Wednesday, May 4, 2011

A Historic Night for UFC
Saturday, April 30th marked a historic night for the Ultimate Fighting Championship at UFC 129 in Toronto.  The fight card for the night featured great fights and big storylines.  Randy Couture in the final fight of his legendary career getting knocked out in the blink of an eye by Lyoto Machida.  Jose Aldo making his UFC debut against Canadian Mark Hominick in a fight that went on to earn fight of the night honors.  The headliner for the night belonged to Canadian superstar Georges St. Pierre retaining his welterweight belt by beating his “toughest opponent yet” in Jake Shields. 
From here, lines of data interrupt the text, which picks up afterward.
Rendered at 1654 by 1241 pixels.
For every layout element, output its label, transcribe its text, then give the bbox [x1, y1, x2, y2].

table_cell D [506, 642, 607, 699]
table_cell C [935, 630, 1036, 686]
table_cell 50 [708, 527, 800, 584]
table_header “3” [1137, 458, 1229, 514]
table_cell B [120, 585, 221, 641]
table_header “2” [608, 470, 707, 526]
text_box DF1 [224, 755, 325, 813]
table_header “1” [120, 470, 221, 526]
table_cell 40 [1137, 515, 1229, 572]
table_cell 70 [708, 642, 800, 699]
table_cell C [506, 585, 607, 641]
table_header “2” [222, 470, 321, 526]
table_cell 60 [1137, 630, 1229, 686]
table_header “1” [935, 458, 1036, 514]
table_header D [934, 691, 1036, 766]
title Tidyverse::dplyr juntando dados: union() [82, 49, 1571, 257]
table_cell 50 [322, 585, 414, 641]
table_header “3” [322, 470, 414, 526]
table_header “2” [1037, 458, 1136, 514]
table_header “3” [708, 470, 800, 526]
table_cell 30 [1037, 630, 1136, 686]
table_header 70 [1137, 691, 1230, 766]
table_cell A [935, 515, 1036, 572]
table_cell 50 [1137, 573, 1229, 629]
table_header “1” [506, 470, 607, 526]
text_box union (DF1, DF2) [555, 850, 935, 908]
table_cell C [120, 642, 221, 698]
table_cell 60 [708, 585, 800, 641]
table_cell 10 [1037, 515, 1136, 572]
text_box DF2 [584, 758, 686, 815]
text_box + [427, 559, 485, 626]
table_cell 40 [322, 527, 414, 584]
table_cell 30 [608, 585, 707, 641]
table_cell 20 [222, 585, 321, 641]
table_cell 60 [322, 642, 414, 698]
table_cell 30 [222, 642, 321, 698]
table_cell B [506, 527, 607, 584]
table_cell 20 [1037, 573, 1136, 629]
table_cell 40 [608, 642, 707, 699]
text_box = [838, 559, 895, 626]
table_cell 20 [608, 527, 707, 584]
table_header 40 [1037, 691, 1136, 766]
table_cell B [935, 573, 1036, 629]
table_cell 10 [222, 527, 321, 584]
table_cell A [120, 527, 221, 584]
In addition to the headlines, UFC 129 produced some record numbers.  The 55,724 people in attendance UFC 129 more than doubled the previous attendance record of about 23,000 at UFC 124.  UFC 129 also shattered the previous ticket revenue number of $5.4 million when they brought in about $12.1 million on Saturday night. 
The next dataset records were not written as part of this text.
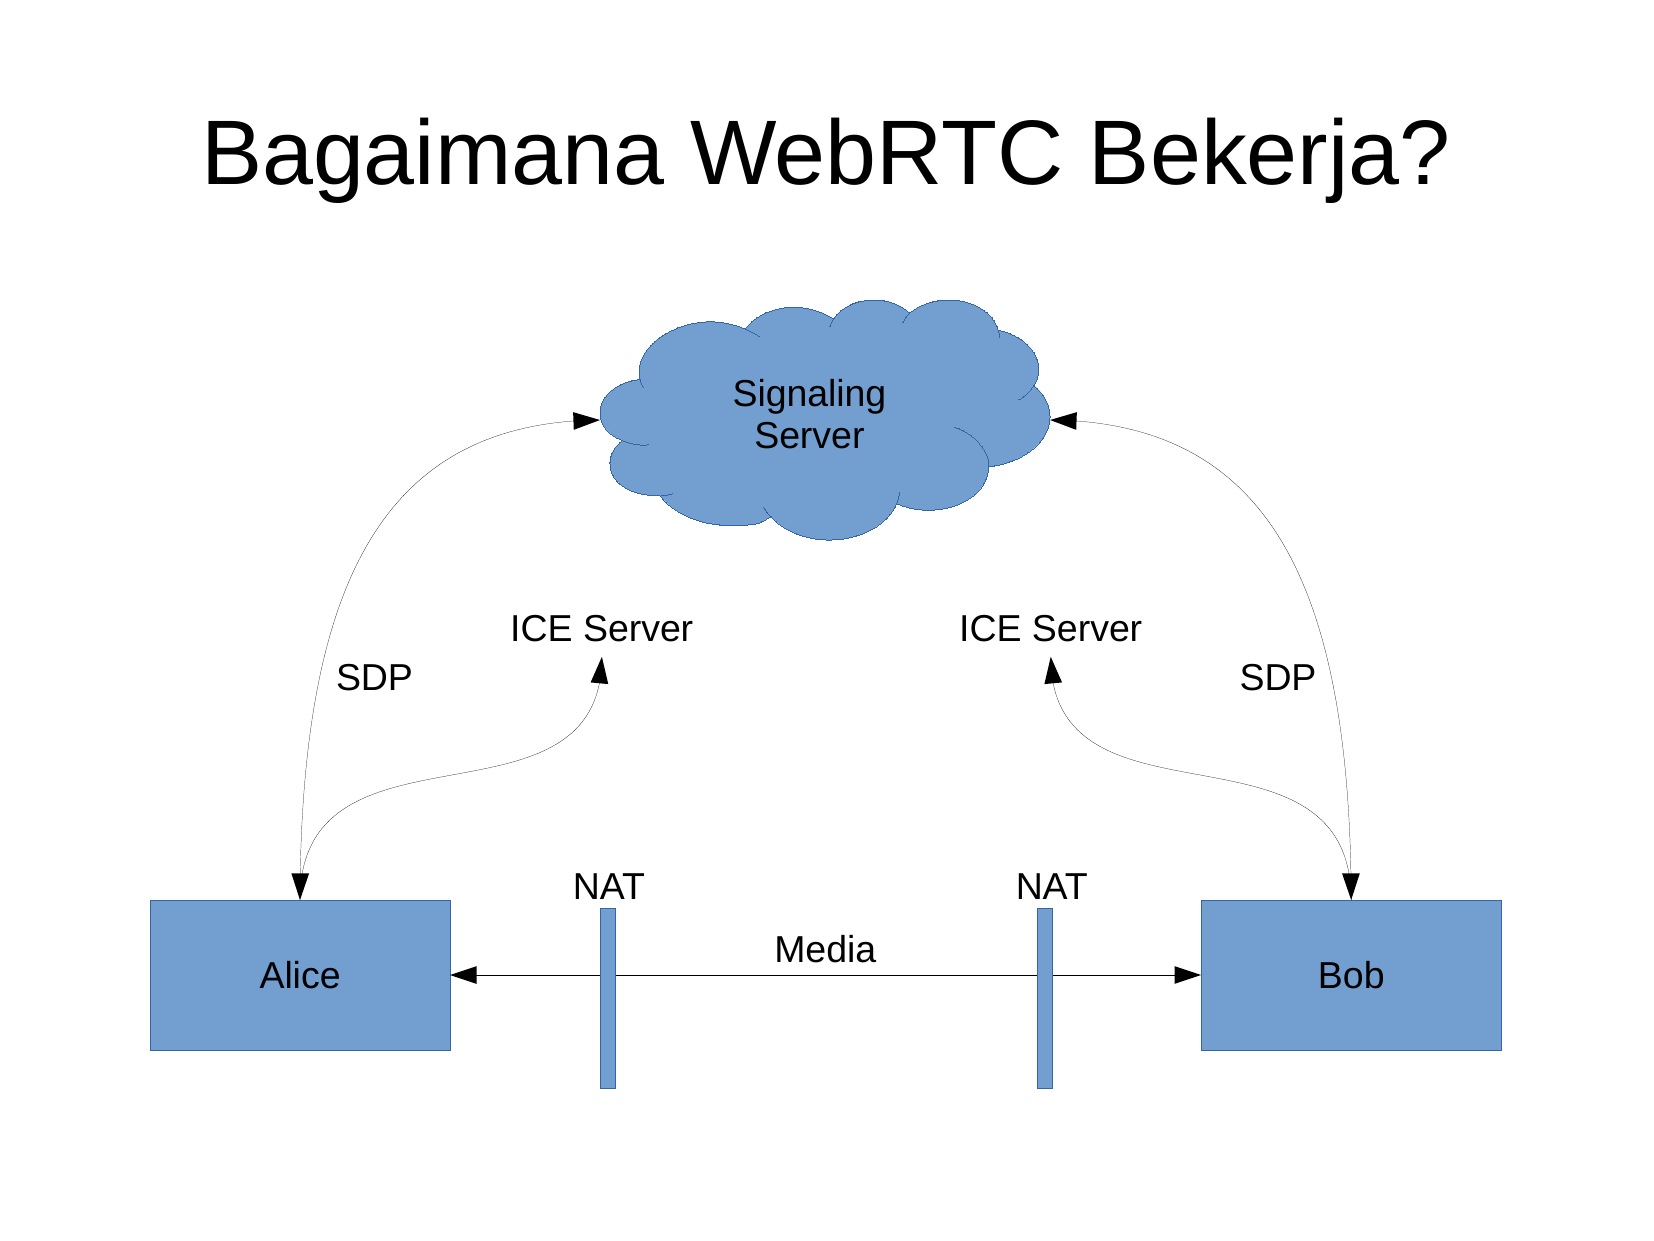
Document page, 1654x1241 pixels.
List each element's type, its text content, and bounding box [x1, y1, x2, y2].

text_box NAT [1001, 857, 1103, 915]
text_box Media [759, 921, 891, 979]
text_box Signaling Server [600, 300, 1051, 541]
text_box SDP [1224, 648, 1332, 706]
text_box [600, 915, 616, 1089]
text_box [1037, 915, 1053, 1089]
title Bagaimana WebRTC Bekerja? [82, 49, 1571, 257]
text_box NAT [558, 857, 660, 915]
text_box ICE Server [944, 600, 1158, 657]
text_box Bob [1201, 900, 1502, 1051]
text_box ICE Server [495, 600, 709, 657]
text_box SDP [321, 648, 429, 706]
text_box Alice [150, 900, 451, 1051]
The Ultimate Fighting Championship isn’t the only one benefitting from the record event.  UFC President Dana White predicted an economic impact of $40 million for the city of Toronto.  With the pre-fight media events, pre-fight parties, weigh-in event, and post-fight celebrations to supplement the big fight night, a $40 million figure is definitely realistic.  Helping out in reaching that number is the fact that the Ontario Athletic Commission (OAC) receives 5% of the ticket sales.  UFC 129 sold $12.1 million in gate revenue and the OAC receives 5%, so that would mean right there that the Toronto, Ontario area makes $600,000. 
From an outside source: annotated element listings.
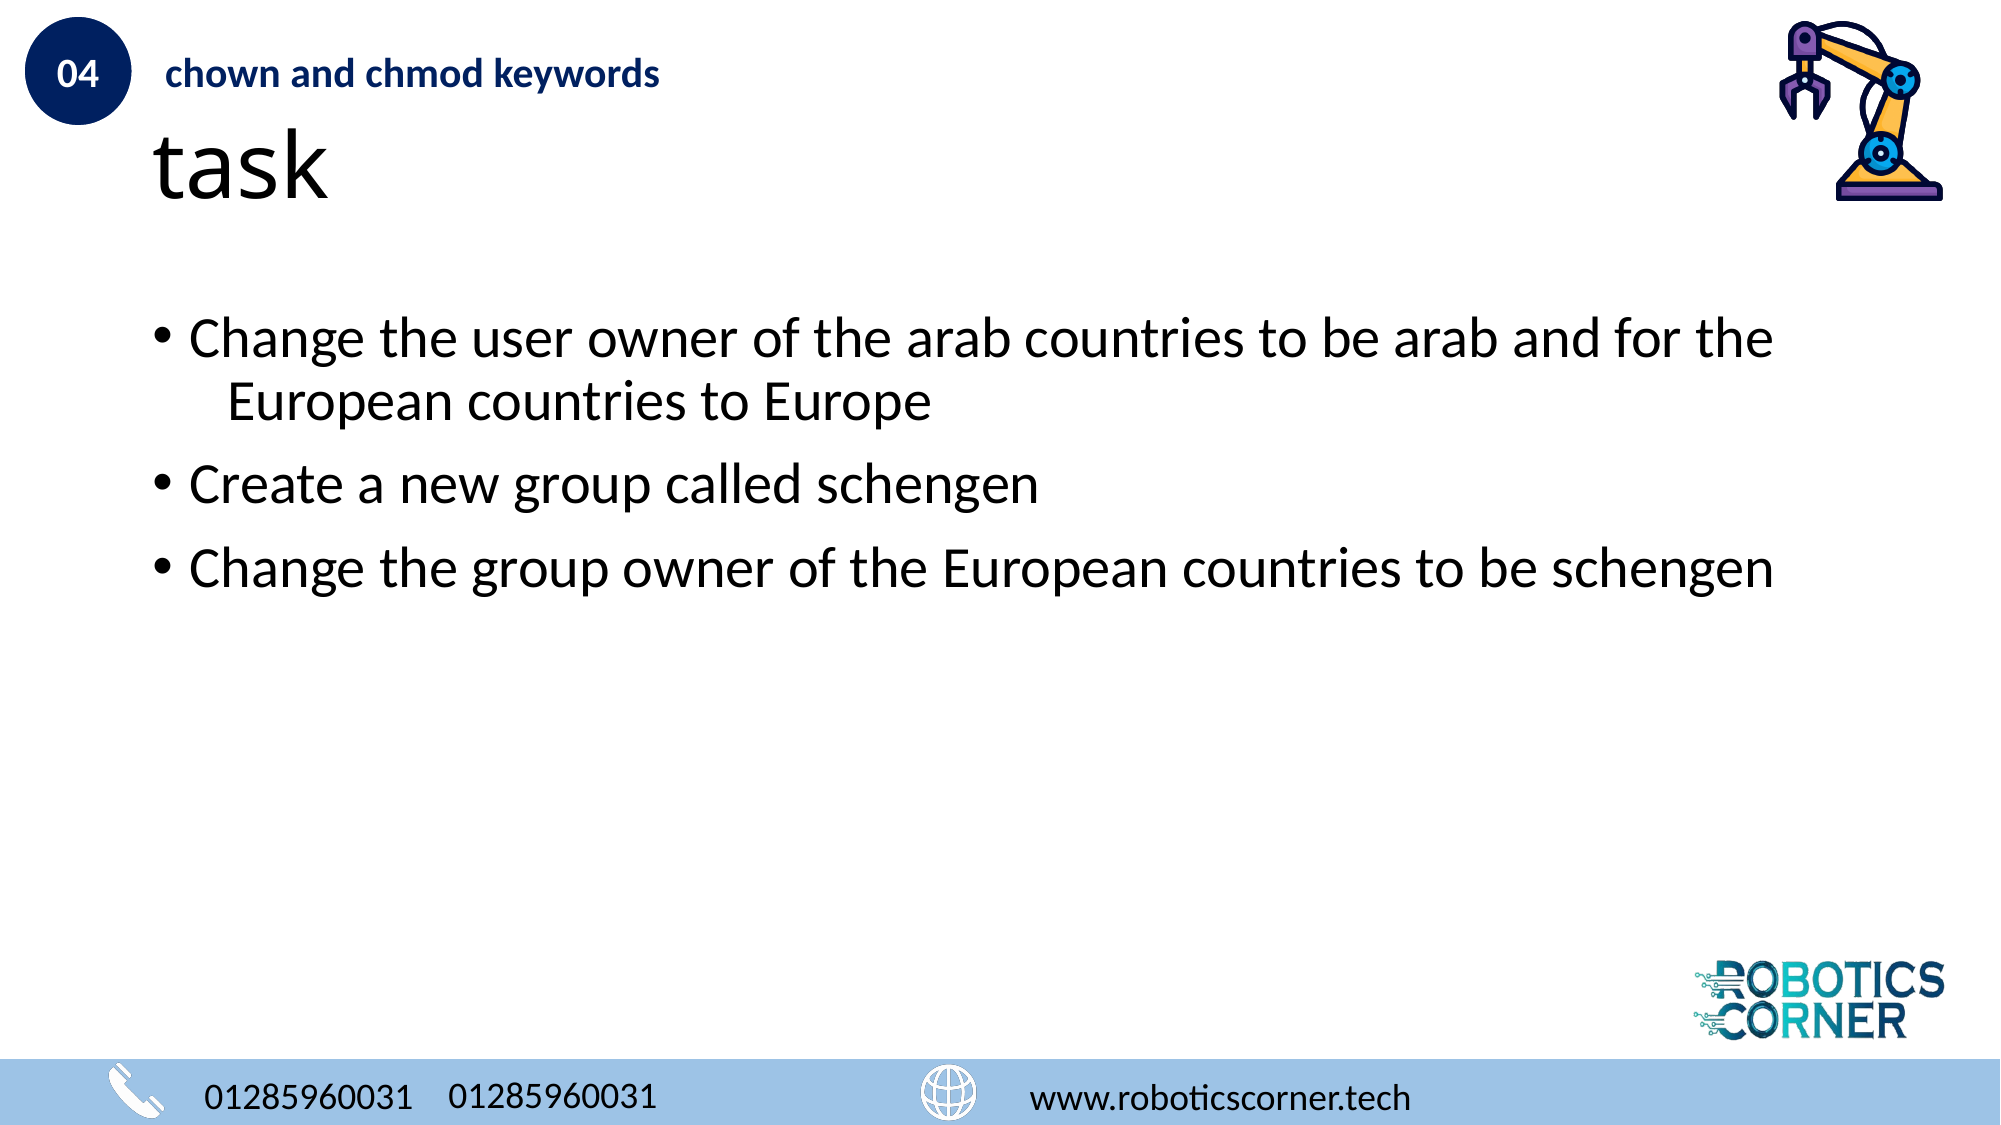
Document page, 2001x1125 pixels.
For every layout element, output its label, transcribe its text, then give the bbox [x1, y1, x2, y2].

picture [1680, 859, 1953, 1125]
list Change the user owner of the arab countries to be arab and for the European countries to Europe Create a new group called schengen Change the group owner of the European countries to be schengen [137, 299, 1863, 1014]
picture [1771, 21, 1951, 201]
text_box 04 [22, 14, 134, 128]
picture [915, 1059, 981, 1125]
title task [137, 59, 1863, 278]
text_box chown and chmod keywords [150, 38, 846, 104]
picture [103, 1057, 170, 1124]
Seeing these historic figures makes you wonder why the state of New York still doesn’t sanction mixed martial art events.  The economic impact is unquestionable.  New York is the biggest U.S. market not to sanction MMA and would instantly become one of the biggest markets to sanction MMA if/when they do.  It makes no sense for New York to continue denying the impact of holding a major UFC event.  In the meantime, cities like Toronto will continue to benefit greatly off of the ever increasing revenue of the UFC.